A few years ago, I set out to see if I could learn who these people were in an effort to finally identify all who had perished on that awful day, March 25, a century ago. Incredibly, this had never been accomplished before. The newspapers of 1911 hadn’t done it, nor had the city of New York. The few lists that existed were riddled with errors, misspellings and phantoms.

At the time, I figured this might take a few weeks or perhaps even a few months, and I wonder now if I would have begun the journey had I realized that the task would take longer than four years. It required an extensive search of records, newspapers and archives all over the city, and ultimately would lead me to the graves of all those who died. Locating these burial sites would turn out to be the most difficult and emotional work of the entire project, especially those of the Jewish victims whose burial societies had long been closed, leaving behind ancient headstones that had deteriorated into abysmal conditions.

Grave Keeper: HBO researcher, Michael Hirsch, spruces up the graves of Christian and Jewish victims of the Triangle fire. Image by Shulamit Seidler-Feller

Slowly, over weeks and months that led to years, I scoured badly overgrown and untended burial grounds, seeking headstones that often turned out to be entombed under decades of old growth or lying in shattered, barely legible pieces on the ground.

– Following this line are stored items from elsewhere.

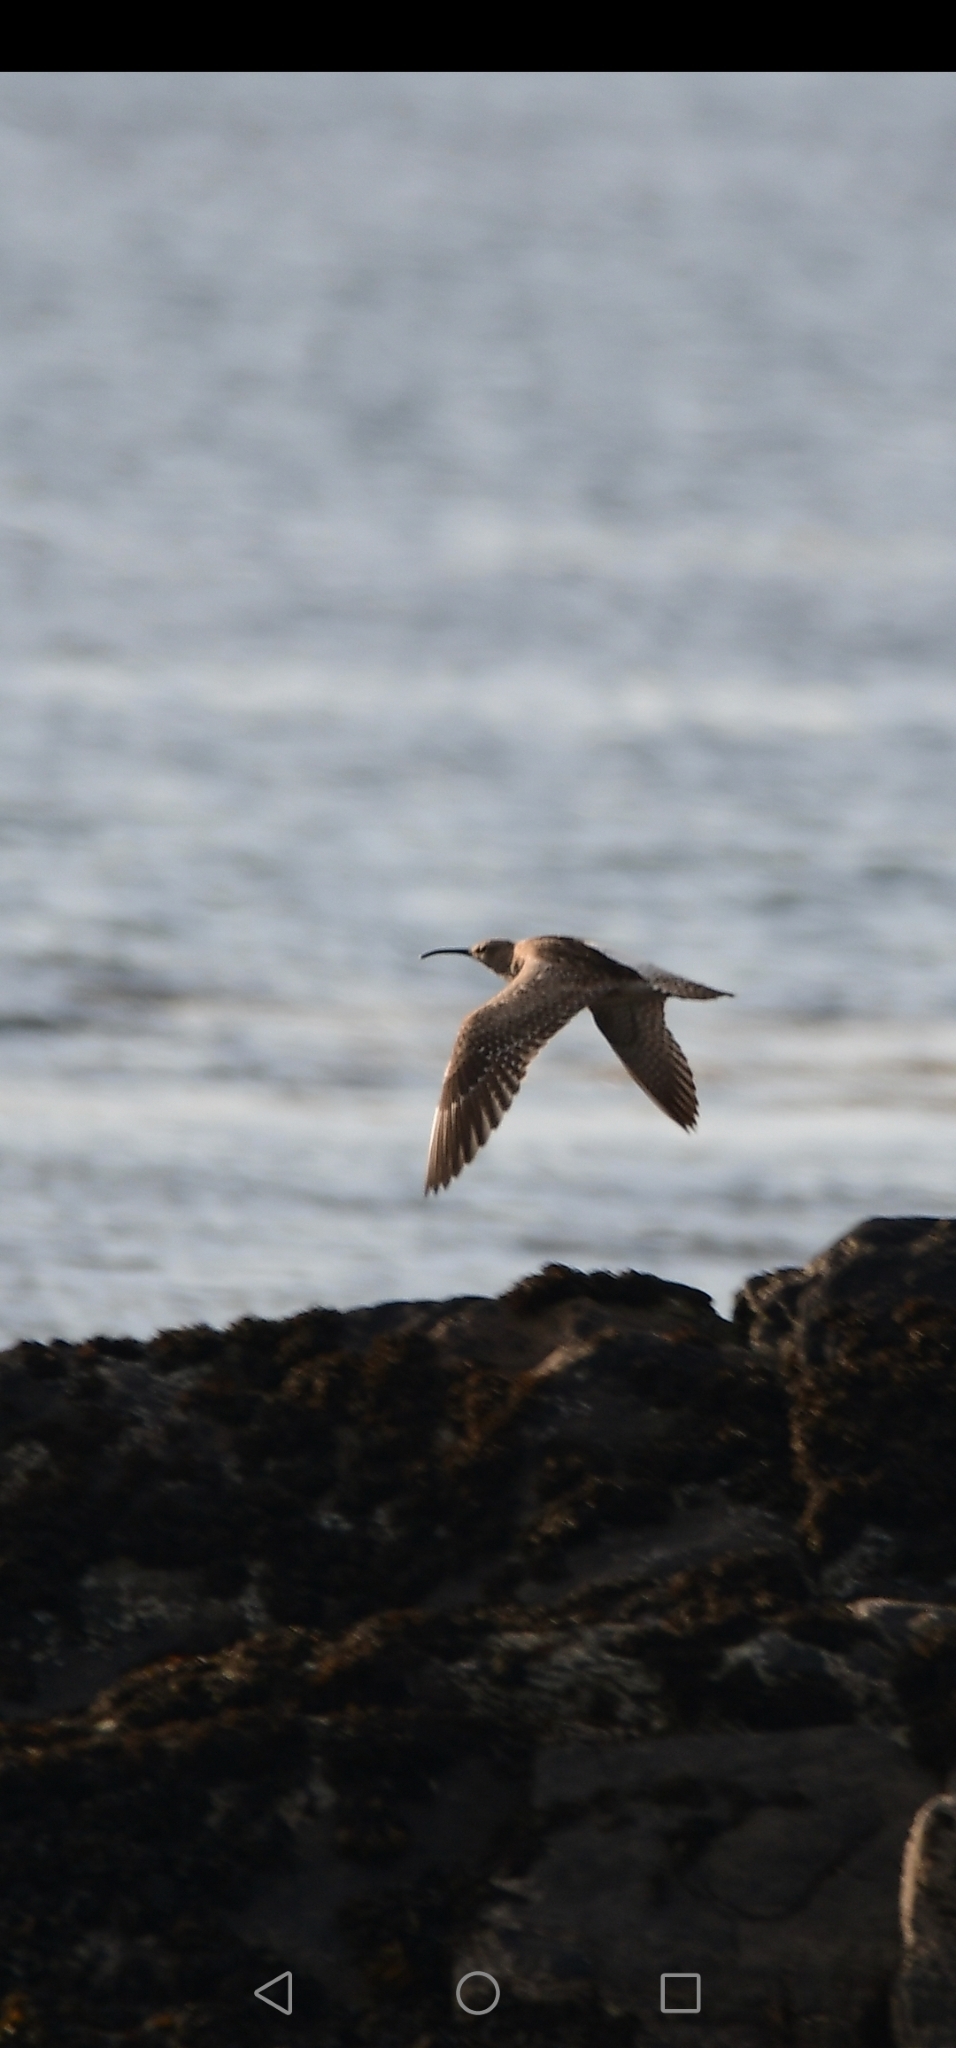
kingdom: Animalia
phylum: Chordata
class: Aves
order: Charadriiformes
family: Scolopacidae
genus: Numenius
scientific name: Numenius phaeopus
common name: Whimbrel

With each person I discovered there came an inevitable feeling of exhilaration, followed soon thereafter by an overwhelming sense of sadness with the realization that these martyrs of the labor movement had not only been forgotten by their fellow countrymen who owed them so much, but also by their families as well. Many of these gravesites had not been visited by anyone in over half a century, if ever at all.

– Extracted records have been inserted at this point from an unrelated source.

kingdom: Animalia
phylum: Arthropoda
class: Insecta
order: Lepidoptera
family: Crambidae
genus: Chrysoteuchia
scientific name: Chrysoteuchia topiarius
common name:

Somehow, I found myself making a promise to these complete strangers that I would not forget them. That, now that they were found, I would act as a kind of place holder for their family until the day came when their real kin returned. So for the past three years I have visited the Jews before the High Holy Days and the Christians before Christmas, and before the yearly fire anniversary I have visited them all.

I suppose it must sound a bit crazy to do something like this, but as I came to know their stories and, in some cases their families, I began to feel a special responsibility to them, a responsibility that comes from the knowledge that I was probably the only person on earth who knew where they were and who cared about that. Over time what began as a commitment to visitation and remembrance grew into mega mitzvah of preservation and restoration as well.

It seemed so very wrong to me that their resting places were such a mess, I just felt the need to act. Somewhat spontaneously three summers ago, I could no longer stand by looking at 25-year-old Bessie Dashefsky’s badly overgrown gravesite. So, with a pair of clippers in hand I started cutting until finally, three hours later, Bessie’s grave, along with those of three others buried next to her, were free of thickets and vines. Her stone is still a broken ruin, but at least now her family can find her, pray for her and leave a stone atop what’s left of her memorial.

Over time I have been able to restore the graves of Anna Altman at United Hebrew Cemetery; those of sisters Rose and Sarah Brenman and that of Beckie Neubauer at Baron Hirsch Cemetery, and to purchase a new headstone for Jacob Bernstein at Mount Richmond Cemetery. Recently this mitzvah of mine expanded again into an effort to convince local synagogues, churches, schools and community groups to adopt a Triangle victim’s gravesite. More than 80 of their resting places are in serious need of repair and restoration, including 15 that never received a headstone at all.

Not long ago, I told my friend Leigh Benin, who is a cousin of Triangle victim Rosie Oringer, that through all of this I have come to feel a little bit that I, too, have become a kind of distant cousin to Rosie and the others. He said to me, “You know, one definition of family [is] the people who know your story.”

Maybe that’s true.

Michael Hirsch is a researcher and co-producer of the HBO documentary film, “Triangle: Remembering the Fire,” who recently identified the last six victims of the 1911 disaster.